Cortar vidro extremamente espesso é, basicamente, como lutar em uma competição de wrestling. Se você tentar cortá-lo à temperatura ambiente, está exercendo uma enorme pressão sobre a roda de corte. O resultado? Quebras constantes e muitas ferramentas danificadas. É frustrante e caro.
É por isso que usamos lâmpadas de infravermelho de alta penetração. Elas mudam o estado do vidro antes mesmo que a lâmina entre em contato com ele.
Veja como funciona: a maioria dos aquecedores apenas aquece a superfície do vidro, o que não é eficaz para placas muito espessas. Mas o infravermelho de onda curta é diferente. Ele penetra profundamente no vidro, em vez de simplesmente se refletir. Isso atua nas ligações moleculares exatamente onde você vai cortar, diminuindo a tensão interna e amolecendo o material.

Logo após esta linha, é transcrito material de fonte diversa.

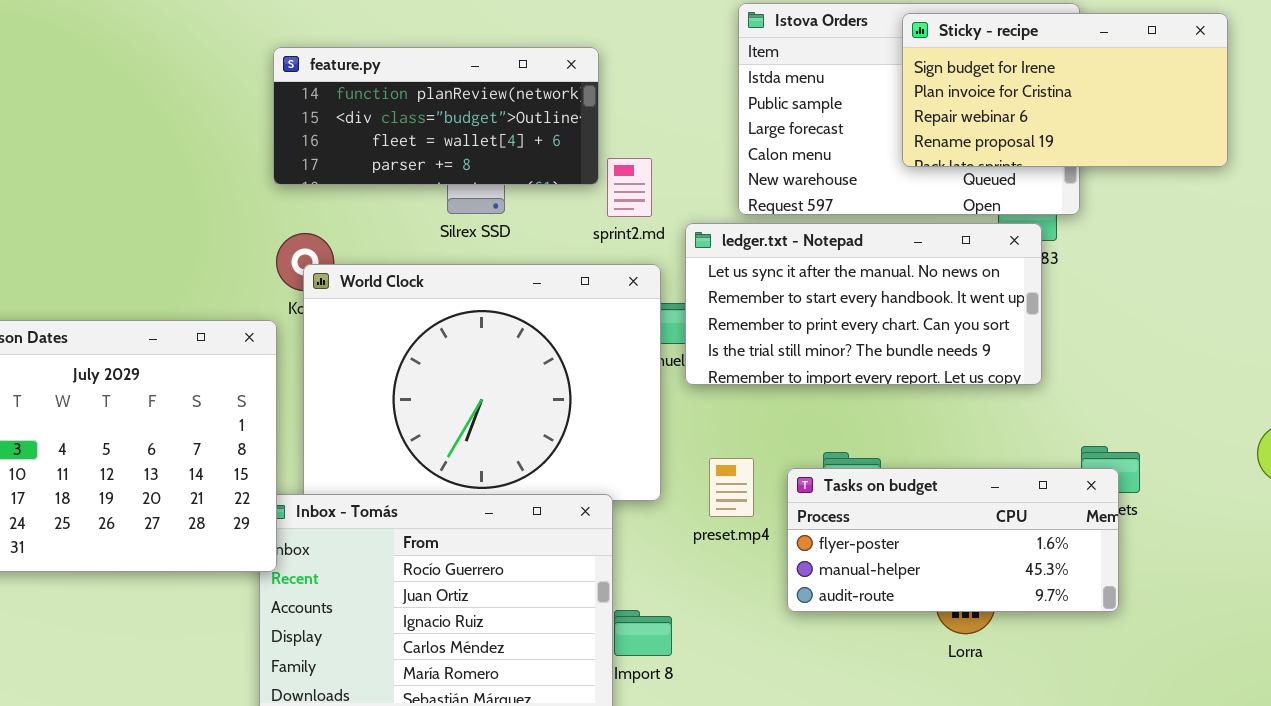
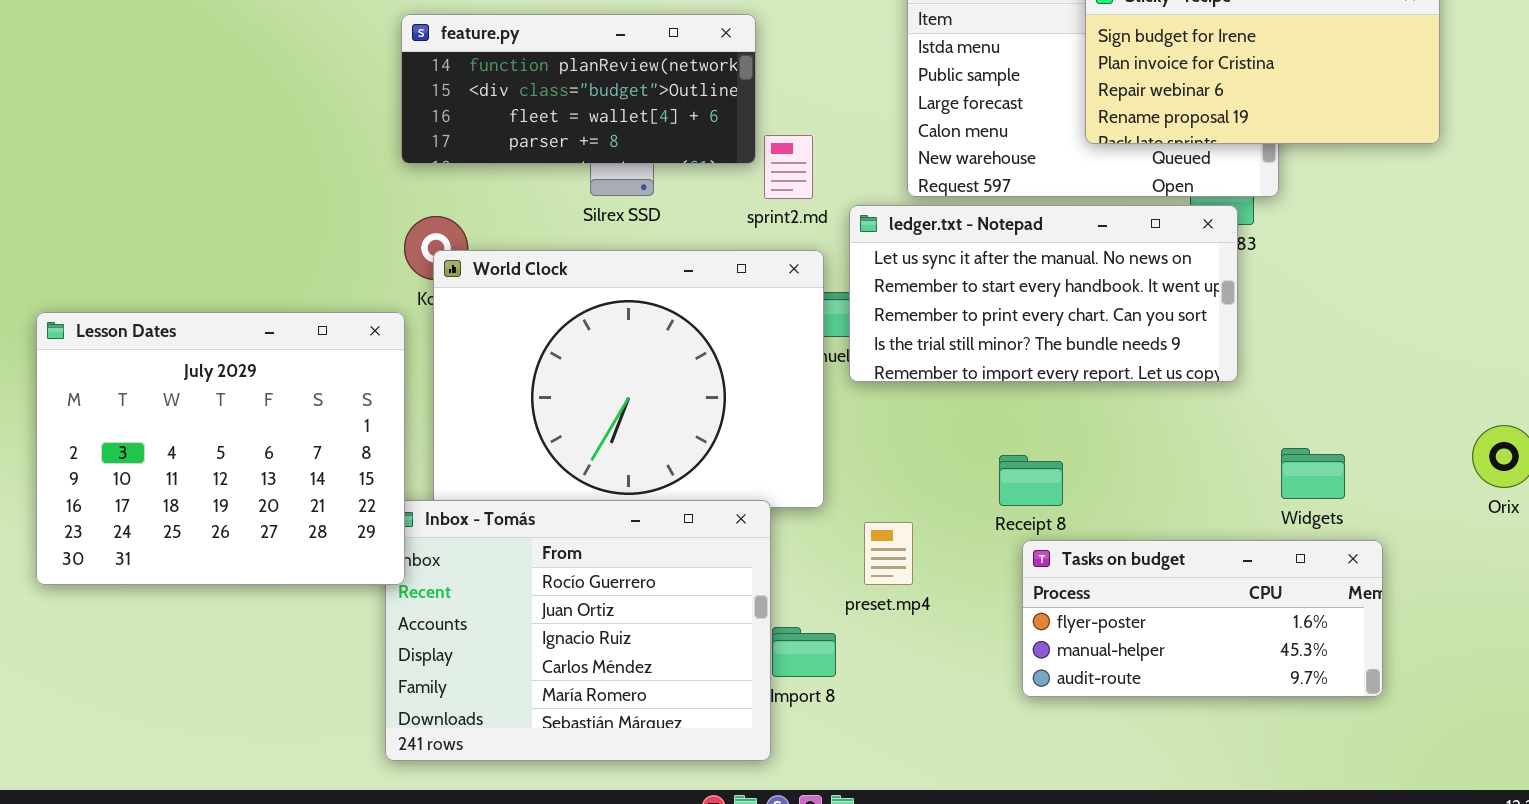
preset.mp4: [709,458,754,517] -> [864,522,913,585], moved
Tasks on budget: [787,468,1119,612] -> [1022,540,1383,697], moved

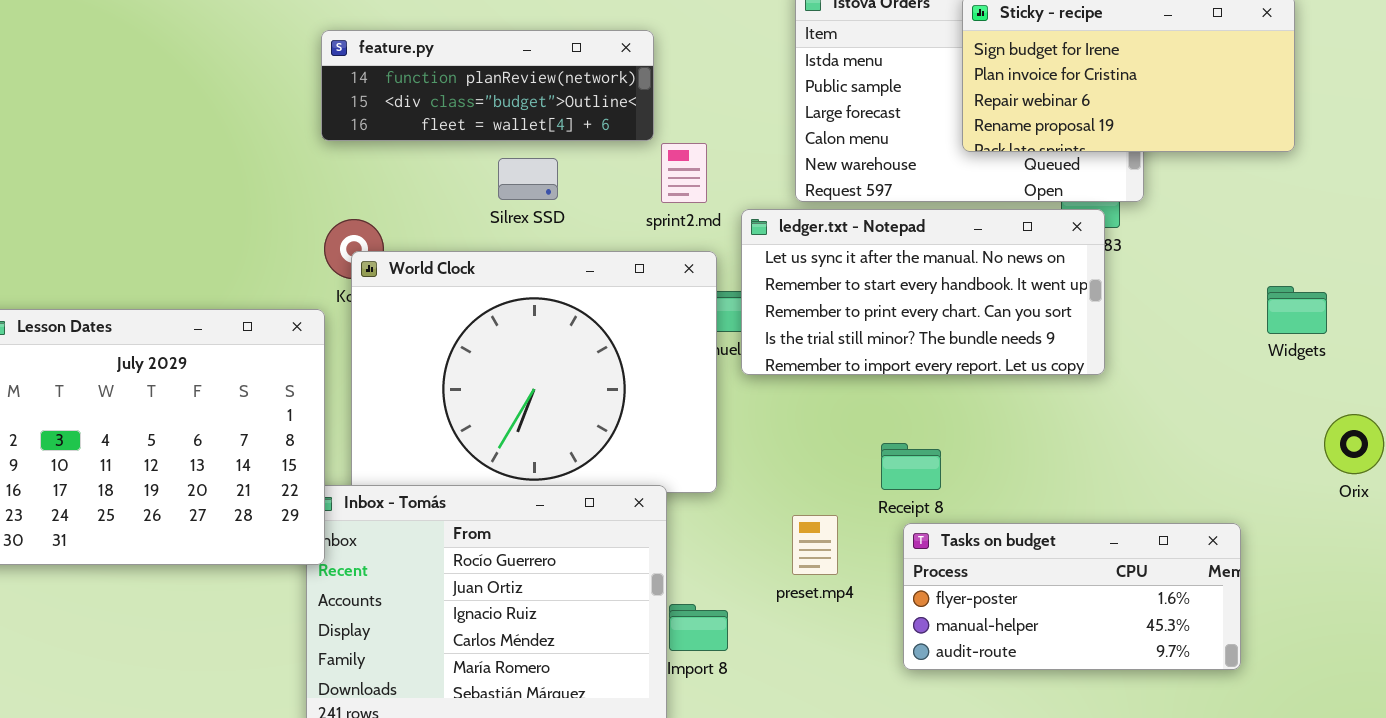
feature.py: [401,14,756,164] -> [321,30,654,141], resized
Widgets: [1281,448,1345,499] -> [1267,286,1327,334], moved
preset.mp4: [864,522,913,585] -> [792,515,838,575], moved

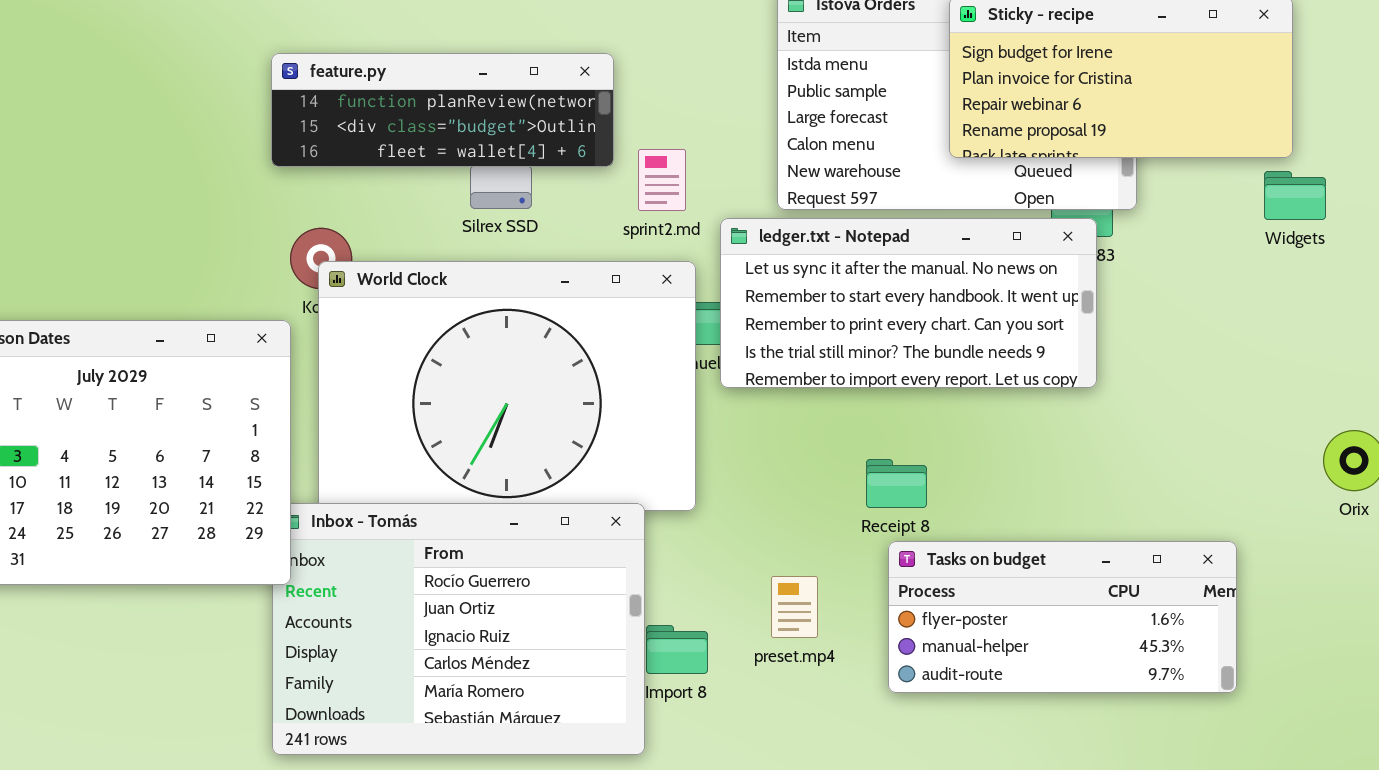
feature.py: [321,30,654,141] -> [271,53,614,167], moved
Widgets: [1267,286,1327,334] -> [1264,171,1326,220], moved
preset.mp4: [792,515,838,575] -> [771,576,818,638], moved

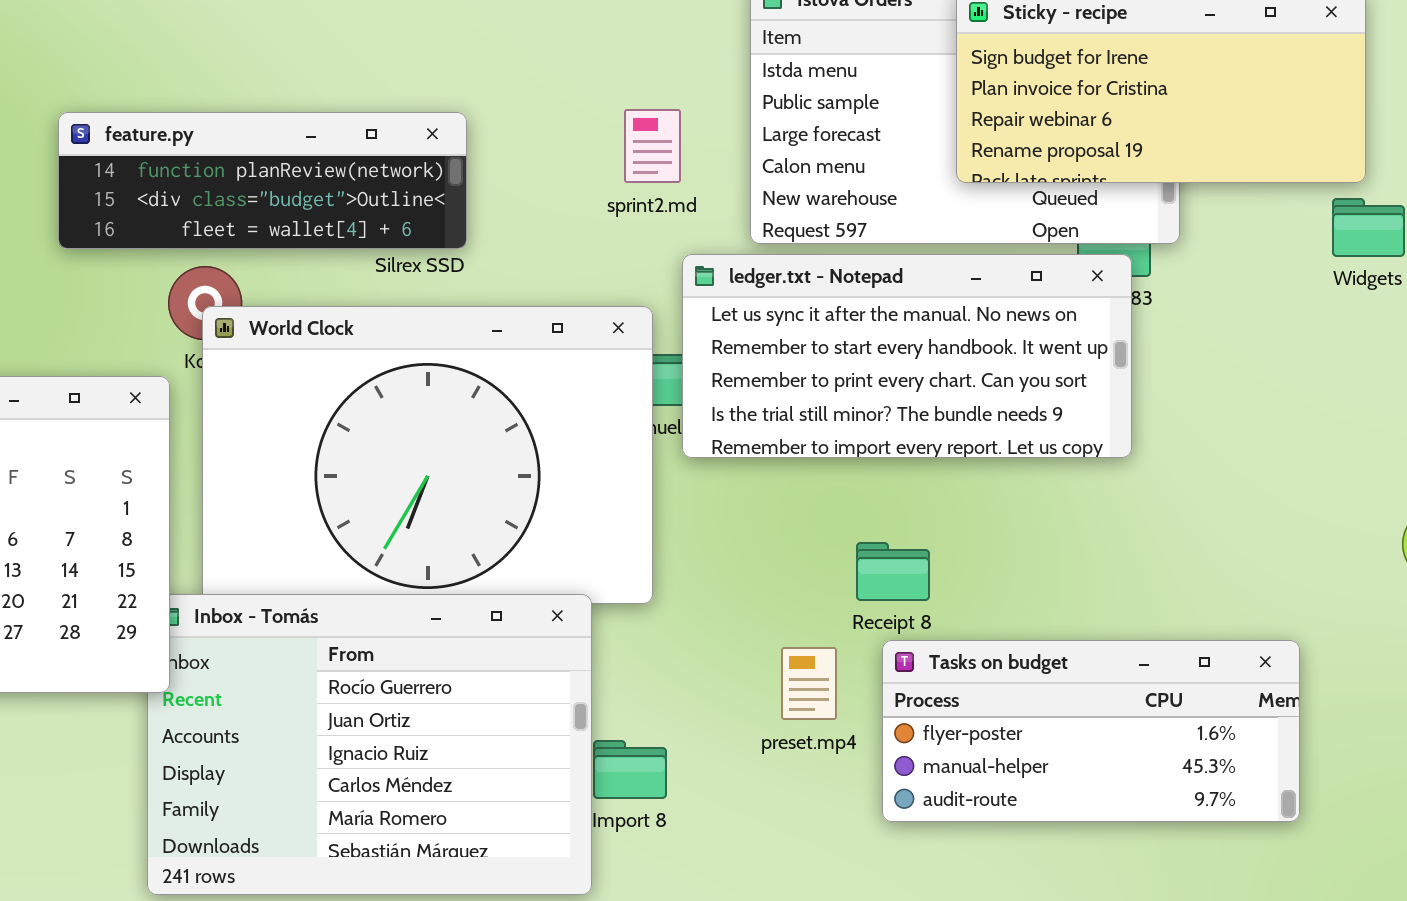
feature.py: [271,53,614,167] -> [58,112,467,249], moved
sprint2.md: [638,149,686,211] -> [624,109,681,183], moved
preset.mp4: [771,576,818,638] -> [781,647,837,720], moved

Isso cria um “caminho térmico”. De repente, a roda de corte não precisa mais lutar contra o vidro – ela consegue deslizar através dele.
E suas ferramentas vão agradecer. Quando o vidro já está pré-aquecido, você não precisa forçar uma ruptura em um bloco frio e frágil. O corte fica mais preciso, e há menos resistência.
Já observamos que as rodas feitas de carboneto de tungstênio duram de 30% a 50% mais tempo, graças ao aquecimento adequado pelo infravermelho. Isso significa menos tempo gasto trocando peças.
Mas você não pode simplesmente aumentar o calor ao máximo. Se fizer isso, haverá um choque térmico. Nesse momento, o vidro pode quebrar de maneira inesperada. Tudo depende do equilíbrio entre a distância da lâmpada e o tempo que ela permanece no mesmo lugar.
Se o transportador ou o sistema de deslizamento se mover muito devagar, o vidro pode se deformar. Para evitar isso, recomendamos o uso de um controlador PID. Ele mantém a temperatura no nível ideal, permitindo que você obtenha os benefícios sem correr riscos.